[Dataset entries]

★ ★ ★ ★ ★ ★ ★

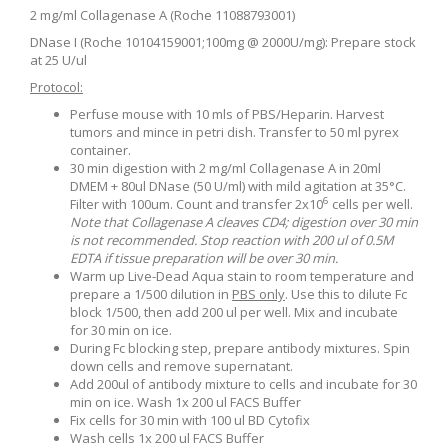
2 mg/ml Collagenase A (Roche 11088793001)
DNase I (Roche 10104159001;100mg @ 2000U/mg): Prepare stock
at 25 U/ul
Protocol:
Perfuse mouse with 10 mls of PBS/Heparin. Harvest
tumors and mince in petri dish. Transfer to 50 ml pyrex
container.
30 min digestion with 2 mg/ml Collagenase A in 20ml
DMEM + 80ul DNase (50 U/ml) with mild agitation at 35
°
C.
6
Filter with 100um. Count and transfer 2x10
cells per well.
Note that Collagenase A cleaves CD4; digestion over 30 min
is not recommended. Stop reaction with 200 ul of 0.5M
EDTA if tissue preparation will be over 30 min.
Warm up Live-Dead Aqua stain to room temperature and
prepare a 1/500 dilution in
PBS only
. Use this to dilute Fc
block 1/500, then add 200 ul per well. Mix and incubate
for 30 min on ice.
During Fc blocking step, prepare antibody mixtures. Spin
down cells and remove supernatant.
Add 200ul of antibody mixture to cells and incubate for 30
min on ice. Wash 1x 200 ul FACS Buffer
Fix cells for 30 min with 100 ul BD Cytofix
Wash cells 1x 200 ul FACS Buffer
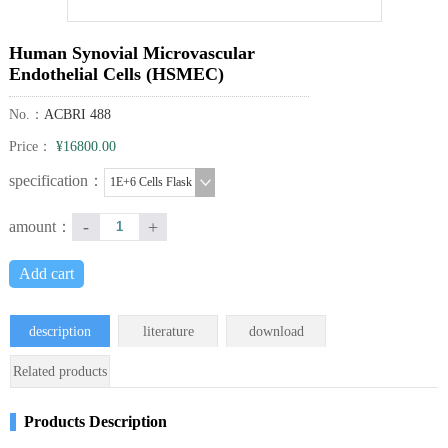
Human Synovial Microvascular
Endothelial Cells (HSMEC)
No.：
ACBRI 488
Price：
¥16800.00
specification：
1E+6 Cells Flask
-
+
amount：
Add cart
description
literature
download
Related products
Products Description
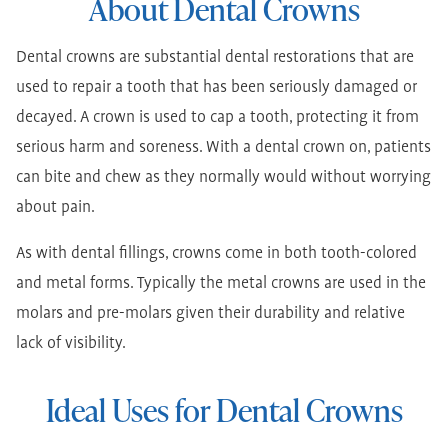
About Dental Crowns
Dental crowns are substantial dental restorations that are
used to repair a tooth that has been seriously damaged or
decayed. A crown is used to cap a tooth, protecting it from
serious harm and soreness. With a dental crown on, patients
can bite and chew as they normally would without worrying
about pain.
As with dental fillings, crowns come in both tooth-colored
and metal forms. Typically the metal crowns are used in the
molars and pre-molars given their durability and relative
lack of visibility.
Ideal Uses for Dental Crowns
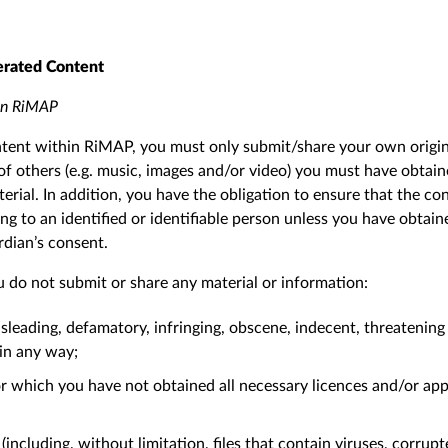
erated Content
 on RiMAP
tent within RiMAP, you must only submit/share your own origina
of others (e.g. music, images and/or video) you must have obtain
erial. In addition, you have the obligation to ensure that the c
ng to an identified or identifiable person unless you have obtain
ardian’s consent.
 do not submit or share any material or information:
sleading, defamatory, infringing, obscene, indecent, threatening 
 in any way;
 which you have not obtained all necessary licences and/or app
including, without limitation, files that contain viruses, corrupt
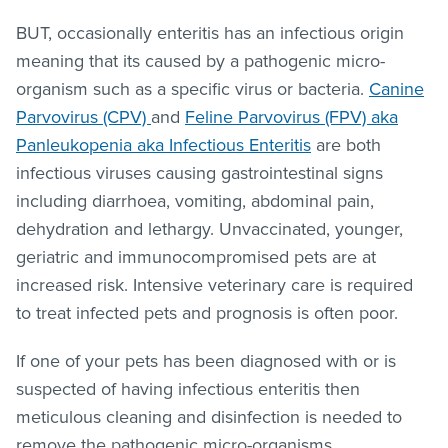
BUT, occasionally enteritis has an infectious origin
meaning that its caused by a pathogenic micro-
organism such as a specific virus or bacteria.
Canine
Parvovirus (CPV)
and
Feline Parvovirus (FPV) aka
Panleukopenia aka Infectious Enteritis
are both
infectious viruses causing gastrointestinal signs
including diarrhoea, vomiting, abdominal pain,
dehydration and lethargy. Unvaccinated, younger,
geriatric and immunocompromised pets are at
increased risk. Intensive veterinary care is required
to treat infected pets and prognosis is often poor.
If one of your pets has been diagnosed with or is
suspected of having infectious enteritis then
meticulous cleaning and disinfection is needed to
remove the pathogenic micro-organisms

★ ★ ★ ★ ★ ★ ★

> **Your instructions**
Copy out every line from the data above that has "submit" in it.

> **Result**
tent within RiMAP, you must only submit/share your own origina
 do not submit or share any material or information:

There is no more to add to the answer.